Esswis made no attempt to swerve when they reached the morass of pot-holes near the old stable. Isserley’s spine was jolted repeatedly, as if furious assailants were kicking her through the seat; she looked aside at Esswis, wondering how he could stand such punishment. Obviously, he hadn’t taught himself to drive the way she had, puttering round and round the farm at ten miles an hour. His teeth were bared as he leaned over the steering wheel, and despite the treacherous surface, the dark, and the semi-opaque windscreen, his speedometer needle reeled between thirty and forty. Twigs and leaves slapped Isserley’s left elbow, and she pulled it in.

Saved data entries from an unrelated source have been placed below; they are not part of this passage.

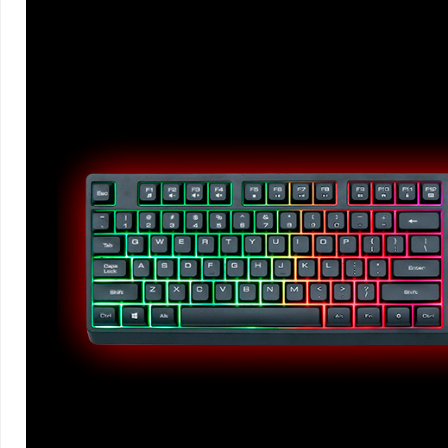
MOUSE
PAD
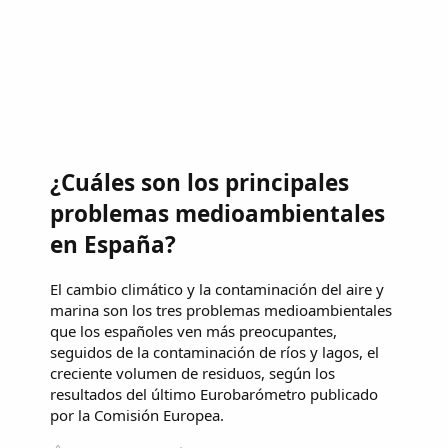
¿Cuáles son los principales
problemas medioambientales
en España?
El cambio climático y la contaminación del aire y
marina son los tres problemas medioambientales
que los españoles ven más preocupantes,
seguidos de la contaminación de ríos y lagos, el
creciente volumen de residuos, según los
resultados del último Eurobarómetro publicado
por la Comisión Europea.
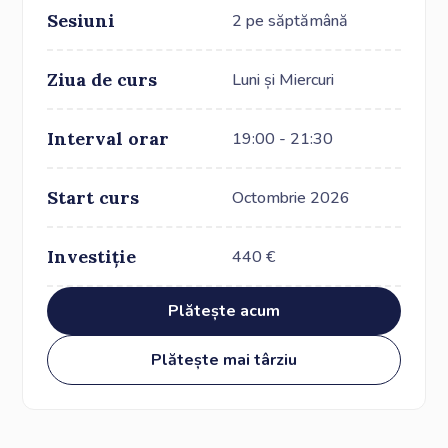
Sesiuni
2 pe săptămână
Ziua de curs
Luni și Miercuri
Interval orar
19:00 - 21:30
Start curs
Octombrie 2026
Investiție
440
€
Plătește acum
Plătește mai târziu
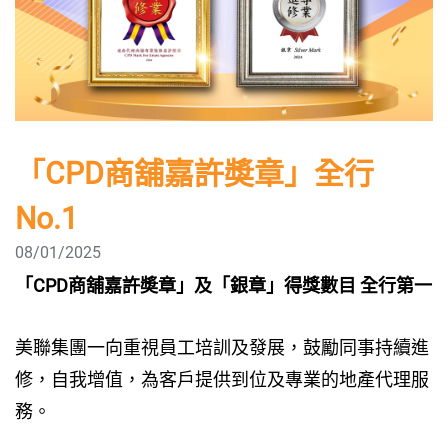
「CPD商舖嘉許奬章」全行
No.1
08/01/2025
「CPD商舖嘉許奬章」及「銀章」得獎數目 全行第一
美聯集團一向重視員工培訓及發展，鼓勵同事持續進
修，自我增值，為客戶提供到位及專業的地產代理服
務。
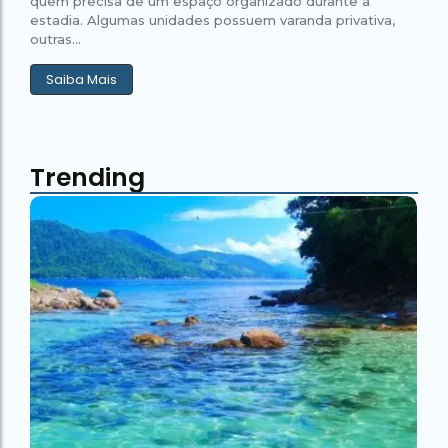
quem precisa de um espaço organizado durante a
estadia. Algumas unidades possuem varanda privativa,
outras...
Saiba Mais
Trending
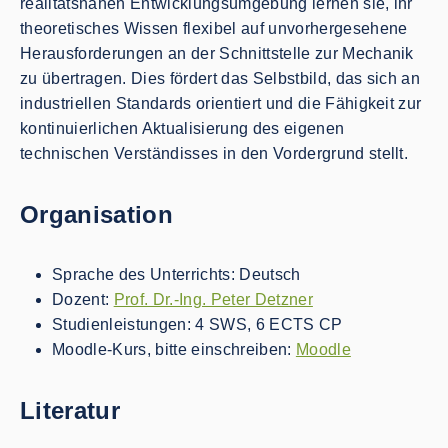
realitätsnahen Entwicklungsumgebung lernen sie, ihr
theoretisches Wissen flexibel auf unvorhergesehene
Herausforderungen an der Schnittstelle zur Mechanik
zu übertragen. Dies fördert das Selbstbild, das sich an
industriellen Standards orientiert und die Fähigkeit zur
kontinuierlichen Aktualisierung des eigenen
technischen Verständisses in den Vordergrund stellt.
Organisation
Sprache des Unterrichts: Deutsch
Dozent:
Prof. Dr.-Ing. Peter Detzner
Studienleistungen: 4 SWS, 6 ECTS CP
Moodle-Kurs, bitte einschreiben:
Moodle
Literatur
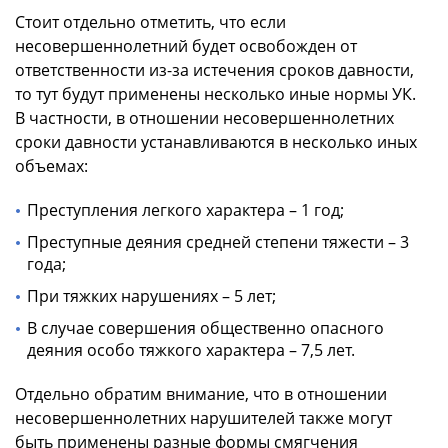
Стоит отдельно отметить, что если
несовершеннолетний будет освобожден от
ответственности из-за истечения сроков давности,
то тут будут применены несколько иные нормы УК.
В частности, в отношении несовершеннолетних
сроки давности устанавливаются в несколько иных
объемах:
Преступления легкого характера – 1 год;
Преступные деяния средней степени тяжести – 3
года;
При тяжких нарушениях – 5 лет;
В случае совершения общественно опасного
деяния особо тяжкого характера – 7,5 лет.
Отдельно обратим внимание, что в отношении
несовершеннолетних нарушителей также могут
быть применены разные формы смягчения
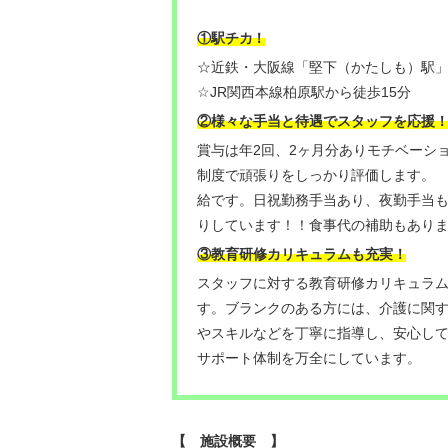
！
①駅チカ
☆近鉄・大阪線「堅下（かたしも）駅」
☆JR関西本線柏原駅から徒歩15分
②様々な手当と待遇でスタッフを応援！
賞与は年2回、2ヶ月分ありモチベーシ
制度で頑張りをしっかり評価します。
給です。日祝勤務手当あり、夜勤手当
りしています！！食事代の補助もあり
③教育研修カリキュラムも充実！
スタッフに対する教育研修カリキュラ
す。ブランクのある方には、介護に関
やスキルなどを丁寧に指導し、安心し
サポート体制を万全にしています。
【 施設概要 】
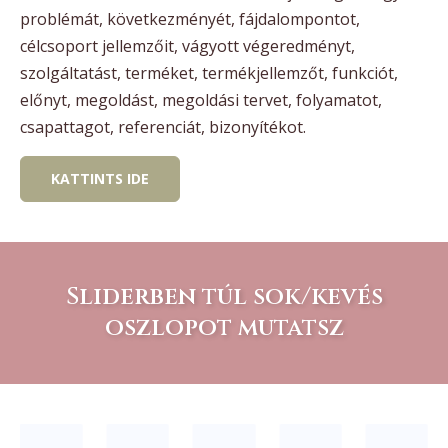
problémát, következményét, fájdalompontot,
célcsoport jellemzőit, vágyott végeredményt,
szolgáltatást, terméket, termékjellemzőt, funkciót,
előnyt, megoldást, megoldási tervet, folyamatot,
csapattagot, referenciát, bizonyítékot.
KATTINTS IDE
Sliderben túl sok/kevés
oszlopot mutatsz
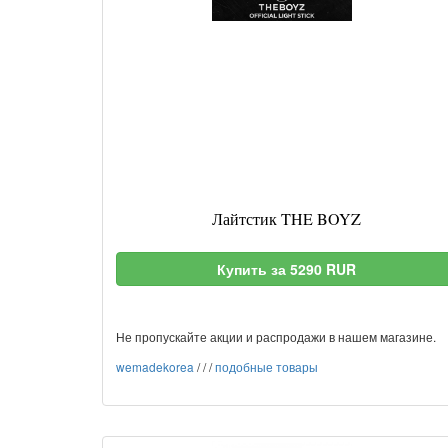
Лайтстик THE BOYZ
Купить за 5290 RUR
Не пропускайте акции и распродажи в нашем магазине.
wemadekorea
/
/
/
подобные товары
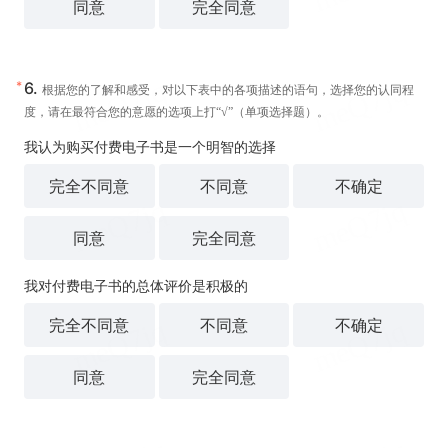
同意
完全同意
*
6.
根据您的了解和感受，对以下表中的各项描述的语句，选择您的认同程
度，请在最符合您的意愿的选项上打“√”（单项选择题）。
我认为购买付费电子书是一个明智的选择
完全不同意
不同意
不确定
同意
完全同意
我对付费电子书的总体评价是积极的
完全不同意
不同意
不确定
同意
完全同意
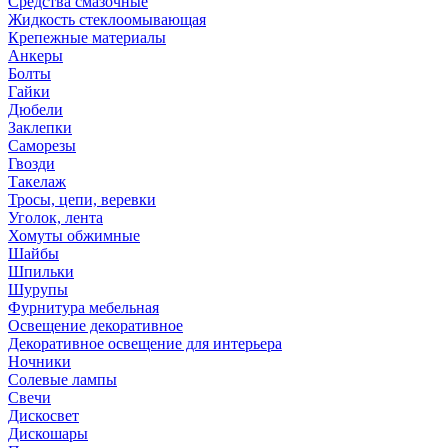
Средства смазочные
Жидкость стеклоомывающая
Крепежные материалы
Анкеры
Болты
Гайки
Дюбели
Заклепки
Саморезы
Гвозди
Такелаж
Тросы, цепи, веревки
Уголок, лента
Хомуты обжимные
Шайбы
Шпильки
Шурупы
Фурнитура мебельная
Освещение декоративное
Декоративное освещение для интерьера
Ночники
Солевые лампы
Свечи
Дискосвет
Дискошары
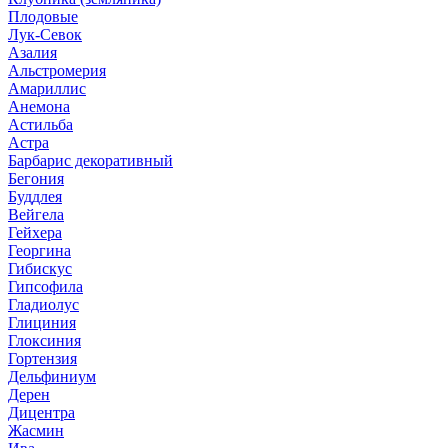
Плодовые
Лук-Севок
Азалия
Альстромерия
Амариллис
Анемона
Астильба
Астра
Барбарис декоративный
Бегония
Буддлея
Вейгела
Гейхера
Георгина
Гибискус
Гипсофила
Гладиолус
Глициния
Глоксиния
Гортензия
Дельфиниум
Дерен
Дицентра
Жасмин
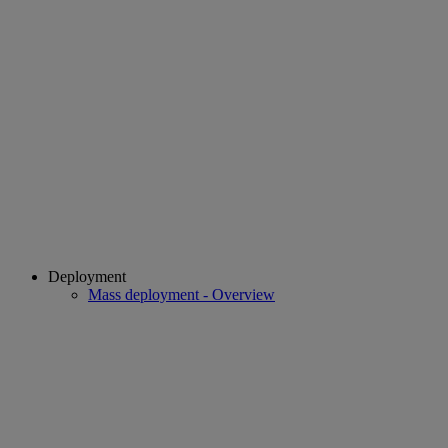
Deployment
Mass deployment - Overview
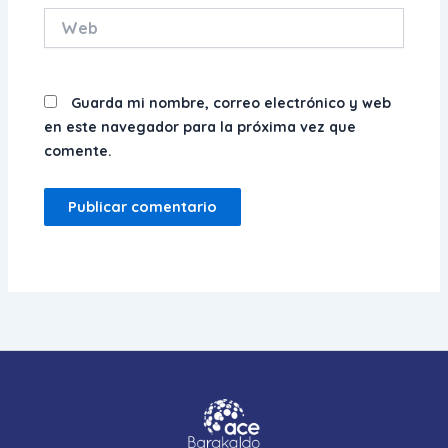
Web
Guarda mi nombre, correo electrónico y web
en este navegador para la próxima vez que
comente.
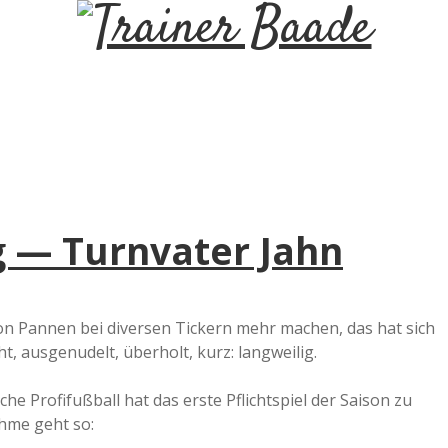
T
r
a
i
g — Turnvater Jahn
n
e
 von Pannen bei diversen Tickern mehr machen, das hat sich
, ausgenudelt, überholt, kurz: langweilig.
r
he Profifußball hat das erste Pflichtspiel der Saison zu
B
hme geht so:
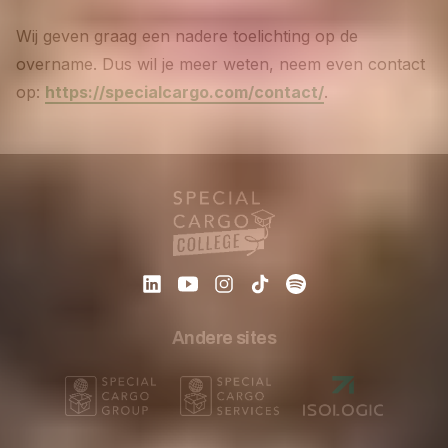
Wij geven graag een nadere toelichting op de
overname. Dus wil je meer weten, neem even contact
op:
https://specialcargo.com/contact/
.
Andere sites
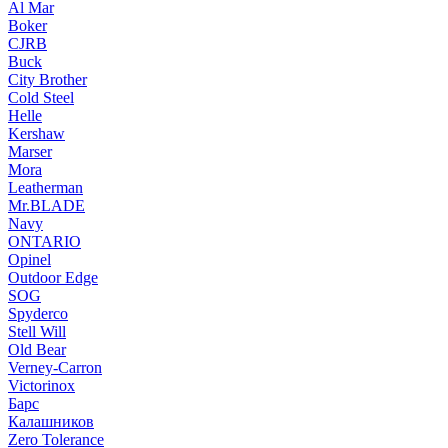
Al Mar
Boker
CJRB
Buck
City Brother
Cold Steel
Helle
Kershaw
Marser
Mora
Leatherman
Mr.BLADE
Navy
ONTARIO
Opinel
Outdoor Edge
SOG
Spyderco
Stell Will
Old Bear
Verney-Carron
Victorinox
Барс
Калашников
Zero Tolerance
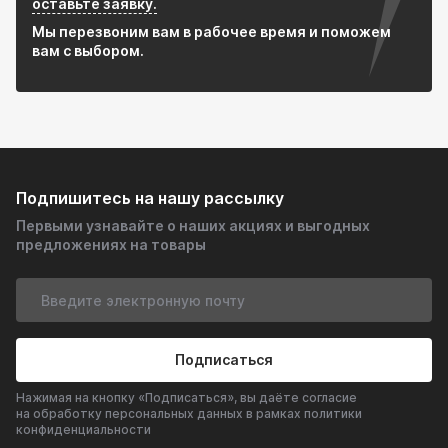
оставьте заявку.
Мы перезвоним вам в рабочее время и поможем
вам с выбором.
Подпишитесь на нашу рассылку
Первыми узнавайте о наших акциях и выгодных
предложениях на товары
Подписаться
Нажимая на кнопку «Подписаться», вы даёте согласие
на обработку персональных данных в рамках политики
конфиденциальности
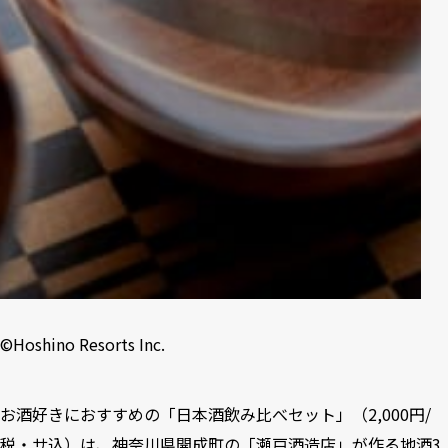
©Hoshino Resorts Inc.
お酒好きにおすすめの「日本酒飲み比べセット」（2,000円/
税・サ込）は、神奈川県開成町の「瀬戸酒造店」が作る地酒3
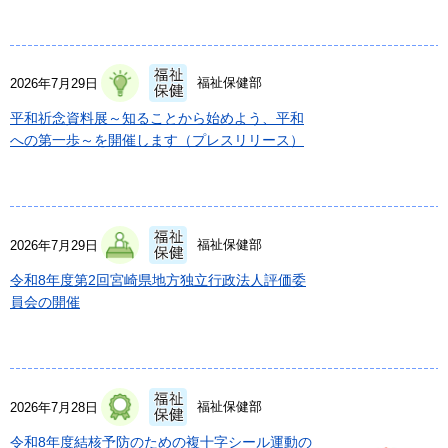
福祉保健部
2026年7月29日
平和祈念資料展～知ることから始めよう、平和
への第一歩～を開催します（プレスリリース）
福祉保健部
2026年7月29日
令和8年度第2回宮崎県地方独立行政法人評価委
員会の開催
福祉保健部
2026年7月28日
令和8年度結核予防のための複十字シール運動の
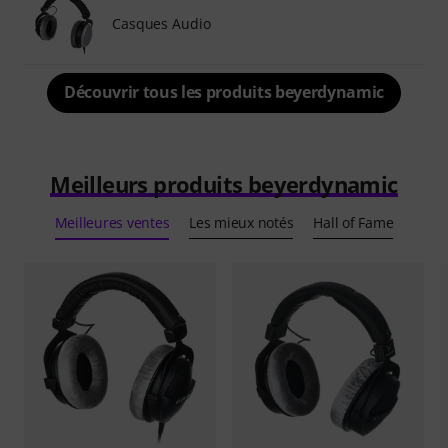
Casques Audio
Découvrir tous les produits beyerdynamic
Meilleurs produits beyerdynamic
Meilleures ventes
Les mieux notés
Hall of Fame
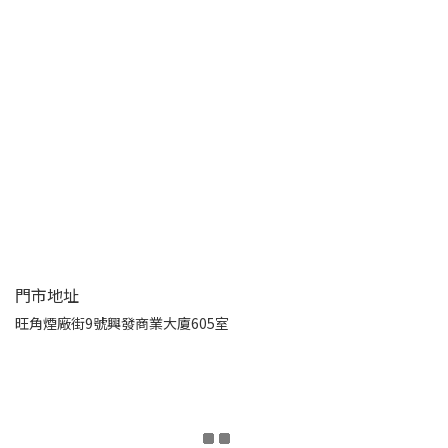
門市地址
旺角煙廠街9號興發商業大廈605室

‘But why didn’t anyone stop him?’ she called over the engine’s noise. All she could imagine was Amlis Vess ceremonially granting vodsels their freedom while the workers stood by, nervously applauding.
‘Vess got a guided tour of the factory,’ growled Esswis. ‘Seemed impressed. Then he said he was tired, he was going to have a sleep. Next thing anyone knew, the steading door was open and four vodsels were gone.’
The car slewed through the main entrance to the farm and sharp left onto the public road without even slowing down. Indicators and brakes were an alien concept to Esswis, it seemed, and gears were fortunately automatic.
‘Left side of the road, Esswis,’ Isserley reminded him as they hurtled into the darkness.
‘Just look out for the vodsels,’ he said.
Swallowing hard on retaliation, Isserley peered into the fields and scrub, straining for a glimpse of hairless pink animals.
‘What grade am I looking for?’ she asked.
‘Monthlings,’ Esswis replied. ‘Almost ready. Would have gone on this shipload for sure.’
‘Oh no,’ said Isserley. The thought of a shaved, castrated, fattened, intestinally modified, chemically purified vodsel turning up at a police station or a hospital was a nightmare made flesh.